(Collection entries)
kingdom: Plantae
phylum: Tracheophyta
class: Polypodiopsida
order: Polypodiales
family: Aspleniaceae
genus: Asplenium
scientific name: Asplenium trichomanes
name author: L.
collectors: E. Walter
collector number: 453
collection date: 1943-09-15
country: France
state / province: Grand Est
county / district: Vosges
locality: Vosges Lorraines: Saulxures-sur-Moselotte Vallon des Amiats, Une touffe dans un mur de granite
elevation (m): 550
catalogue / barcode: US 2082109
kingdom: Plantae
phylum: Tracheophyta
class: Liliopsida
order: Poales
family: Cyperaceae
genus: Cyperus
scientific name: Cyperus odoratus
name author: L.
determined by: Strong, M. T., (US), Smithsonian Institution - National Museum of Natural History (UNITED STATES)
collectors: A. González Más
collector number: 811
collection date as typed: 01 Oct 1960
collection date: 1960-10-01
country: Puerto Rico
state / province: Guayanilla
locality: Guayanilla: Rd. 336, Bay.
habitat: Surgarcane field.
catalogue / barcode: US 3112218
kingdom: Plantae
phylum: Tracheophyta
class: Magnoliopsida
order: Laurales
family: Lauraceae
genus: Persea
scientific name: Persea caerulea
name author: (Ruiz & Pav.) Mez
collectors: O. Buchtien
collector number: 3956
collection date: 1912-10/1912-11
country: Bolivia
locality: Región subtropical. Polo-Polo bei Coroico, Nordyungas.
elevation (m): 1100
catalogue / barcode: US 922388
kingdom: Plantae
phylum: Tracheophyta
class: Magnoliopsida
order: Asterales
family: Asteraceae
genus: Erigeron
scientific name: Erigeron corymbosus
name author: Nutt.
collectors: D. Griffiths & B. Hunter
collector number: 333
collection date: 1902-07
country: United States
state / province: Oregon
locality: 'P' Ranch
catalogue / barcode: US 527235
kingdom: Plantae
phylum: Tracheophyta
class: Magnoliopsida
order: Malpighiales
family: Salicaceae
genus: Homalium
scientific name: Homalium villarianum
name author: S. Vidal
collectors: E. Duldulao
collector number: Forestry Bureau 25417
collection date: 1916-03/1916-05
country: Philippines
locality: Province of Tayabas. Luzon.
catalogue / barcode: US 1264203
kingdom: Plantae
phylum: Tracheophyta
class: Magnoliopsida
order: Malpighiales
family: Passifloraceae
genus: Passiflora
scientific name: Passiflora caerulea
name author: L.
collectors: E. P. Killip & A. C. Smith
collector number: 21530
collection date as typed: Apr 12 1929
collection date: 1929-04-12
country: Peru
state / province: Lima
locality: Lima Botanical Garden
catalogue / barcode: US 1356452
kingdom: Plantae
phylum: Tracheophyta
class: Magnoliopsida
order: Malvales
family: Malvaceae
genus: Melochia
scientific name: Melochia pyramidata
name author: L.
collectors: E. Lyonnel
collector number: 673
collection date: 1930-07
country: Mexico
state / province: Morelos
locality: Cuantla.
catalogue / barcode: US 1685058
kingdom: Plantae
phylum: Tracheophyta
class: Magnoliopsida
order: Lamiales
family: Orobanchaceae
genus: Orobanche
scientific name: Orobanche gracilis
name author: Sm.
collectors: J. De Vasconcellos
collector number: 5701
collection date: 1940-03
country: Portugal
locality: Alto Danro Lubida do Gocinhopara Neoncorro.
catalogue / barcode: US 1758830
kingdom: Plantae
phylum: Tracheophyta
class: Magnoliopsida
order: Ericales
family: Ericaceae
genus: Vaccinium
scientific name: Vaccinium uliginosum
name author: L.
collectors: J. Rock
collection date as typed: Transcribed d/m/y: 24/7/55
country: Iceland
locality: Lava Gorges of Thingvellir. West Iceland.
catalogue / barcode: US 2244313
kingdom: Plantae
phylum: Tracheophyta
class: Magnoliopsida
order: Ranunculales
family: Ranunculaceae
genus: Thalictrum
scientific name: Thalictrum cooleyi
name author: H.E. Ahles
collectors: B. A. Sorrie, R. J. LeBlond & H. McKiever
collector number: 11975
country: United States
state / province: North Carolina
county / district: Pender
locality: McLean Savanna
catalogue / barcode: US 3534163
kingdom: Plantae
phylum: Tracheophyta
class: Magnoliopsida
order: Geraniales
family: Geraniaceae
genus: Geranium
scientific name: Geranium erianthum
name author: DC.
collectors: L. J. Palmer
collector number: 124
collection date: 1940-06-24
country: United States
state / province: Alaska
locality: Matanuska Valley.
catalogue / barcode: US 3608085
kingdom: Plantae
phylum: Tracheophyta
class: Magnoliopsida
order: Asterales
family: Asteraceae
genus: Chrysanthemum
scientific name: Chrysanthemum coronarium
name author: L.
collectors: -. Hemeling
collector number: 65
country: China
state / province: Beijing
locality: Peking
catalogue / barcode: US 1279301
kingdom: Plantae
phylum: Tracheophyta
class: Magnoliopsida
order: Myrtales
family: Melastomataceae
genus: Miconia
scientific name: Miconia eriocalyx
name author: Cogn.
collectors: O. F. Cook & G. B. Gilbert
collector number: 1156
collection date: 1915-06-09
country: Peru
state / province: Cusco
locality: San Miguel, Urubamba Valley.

** YOUR GOAL **
Please repeat all of the entries above word for word, keeping every line unchanged and in its original order.

** RESPONSE **
kingdom: Plantae
phylum: Tracheophyta
class: Polypodiopsida
order: Polypodiales
family: Aspleniaceae
genus: Asplenium
scientific name: Asplenium trichomanes
name author: L.
collectors: E. Walter
collector number: 453
collection date: 1943-09-15
country: France
state / province: Grand Est
county / district: Vosges
locality: Vosges Lorraines: Saulxures-sur-Moselotte Vallon des Amiats, Une touffe dans un mur de granite
elevation (m): 550
catalogue / barcode: US 2082109
kingdom: Plantae
phylum: Tracheophyta
class: Liliopsida
order: Poales
family: Cyperaceae
genus: Cyperus
scientific name: Cyperus odoratus
name author: L.
determined by: Strong, M. T., (US), Smithsonian Institution - National Museum of Natural History (UNITED STATES)
collectors: A. González Más
collector number: 811
collection date as typed: 01 Oct 1960
collection date: 1960-10-01
country: Puerto Rico
state / province: Guayanilla
locality: Guayanilla: Rd. 336, Bay.
habitat: Surgarcane field.
catalogue / barcode: US 3112218
kingdom: Plantae
phylum: Tracheophyta
class: Magnoliopsida
order: Laurales
family: Lauraceae
genus: Persea
scientific name: Persea caerulea
name author: (Ruiz & Pav.) Mez
collectors: O. Buchtien
collector number: 3956
collection date: 1912-10/1912-11
country: Bolivia
locality: Región subtropical. Polo-Polo bei Coroico, Nordyungas.
elevation (m): 1100
catalogue / barcode: US 922388
kingdom: Plantae
phylum: Tracheophyta
class: Magnoliopsida
order: Asterales
family: Asteraceae
genus: Erigeron
scientific name: Erigeron corymbosus
name author: Nutt.
collectors: D. Griffiths & B. Hunter
collector number: 333
collection date: 1902-07
country: United States
state / province: Oregon
locality: 'P' Ranch
catalogue / barcode: US 527235
kingdom: Plantae
phylum: Tracheophyta
class: Magnoliopsida
order: Malpighiales
family: Salicaceae
genus: Homalium
scientific name: Homalium villarianum
name author: S. Vidal
collectors: E. Duldulao
collector number: Forestry Bureau 25417
collection date: 1916-03/1916-05
country: Philippines
locality: Province of Tayabas. Luzon.
catalogue / barcode: US 1264203
kingdom: Plantae
phylum: Tracheophyta
class: Magnoliopsida
order: Malpighiales
family: Passifloraceae
genus: Passiflora
scientific name: Passiflora caerulea
name author: L.
collectors: E. P. Killip & A. C. Smith
collector number: 21530
collection date as typed: Apr 12 1929
collection date: 1929-04-12
country: Peru
state / province: Lima
locality: Lima Botanical Garden
catalogue / barcode: US 1356452
kingdom: Plantae
phylum: Tracheophyta
class: Magnoliopsida
order: Malvales
family: Malvaceae
genus: Melochia
scientific name: Melochia pyramidata
name author: L.
collectors: E. Lyonnel
collector number: 673
collection date: 1930-07
country: Mexico
state / province: Morelos
locality: Cuantla.
catalogue / barcode: US 1685058
kingdom: Plantae
phylum: Tracheophyta
class: Magnoliopsida
order: Lamiales
family: Orobanchaceae
genus: Orobanche
scientific name: Orobanche gracilis
name author: Sm.
collectors: J. De Vasconcellos
collector number: 5701
collection date: 1940-03
country: Portugal
locality: Alto Danro Lubida do Gocinhopara Neoncorro.
catalogue / barcode: US 1758830
kingdom: Plantae
phylum: Tracheophyta
class: Magnoliopsida
order: Ericales
family: Ericaceae
genus: Vaccinium
scientific name: Vaccinium uliginosum
name author: L.
collectors: J. Rock
collection date as typed: Transcribed d/m/y: 24/7/55
country: Iceland
locality: Lava Gorges of Thingvellir. West Iceland.
catalogue / barcode: US 2244313
kingdom: Plantae
phylum: Tracheophyta
class: Magnoliopsida
order: Ranunculales
family: Ranunculaceae
genus: Thalictrum
scientific name: Thalictrum cooleyi
name author: H.E. Ahles
collectors: B. A. Sorrie, R. J. LeBlond & H. McKiever
collector number: 11975
country: United States
state / province: North Carolina
county / district: Pender
locality: McLean Savanna
catalogue / barcode: US 3534163
kingdom: Plantae
phylum: Tracheophyta
class: Magnoliopsida
order: Geraniales
family: Geraniaceae
genus: Geranium
scientific name: Geranium erianthum
name author: DC.
collectors: L. J. Palmer
collector number: 124
collection date: 1940-06-24
country: United States
state / province: Alaska
locality: Matanuska Valley.
catalogue / barcode: US 3608085
kingdom: Plantae
phylum: Tracheophyta
class: Magnoliopsida
order: Asterales
family: Asteraceae
genus: Chrysanthemum
scientific name: Chrysanthemum coronarium
name author: L.
collectors: -. Hemeling
collector number: 65
country: China
state / province: Beijing
locality: Peking
catalogue / barcode: US 1279301
kingdom: Plantae
phylum: Tracheophyta
class: Magnoliopsida
order: Myrtales
family: Melastomataceae
genus: Miconia
scientific name: Miconia eriocalyx
name author: Cogn.
collectors: O. F. Cook & G. B. Gilbert
collector number: 1156
collection date: 1915-06-09
country: Peru
state / province: Cusco
locality: San Miguel, Urubamba Valley.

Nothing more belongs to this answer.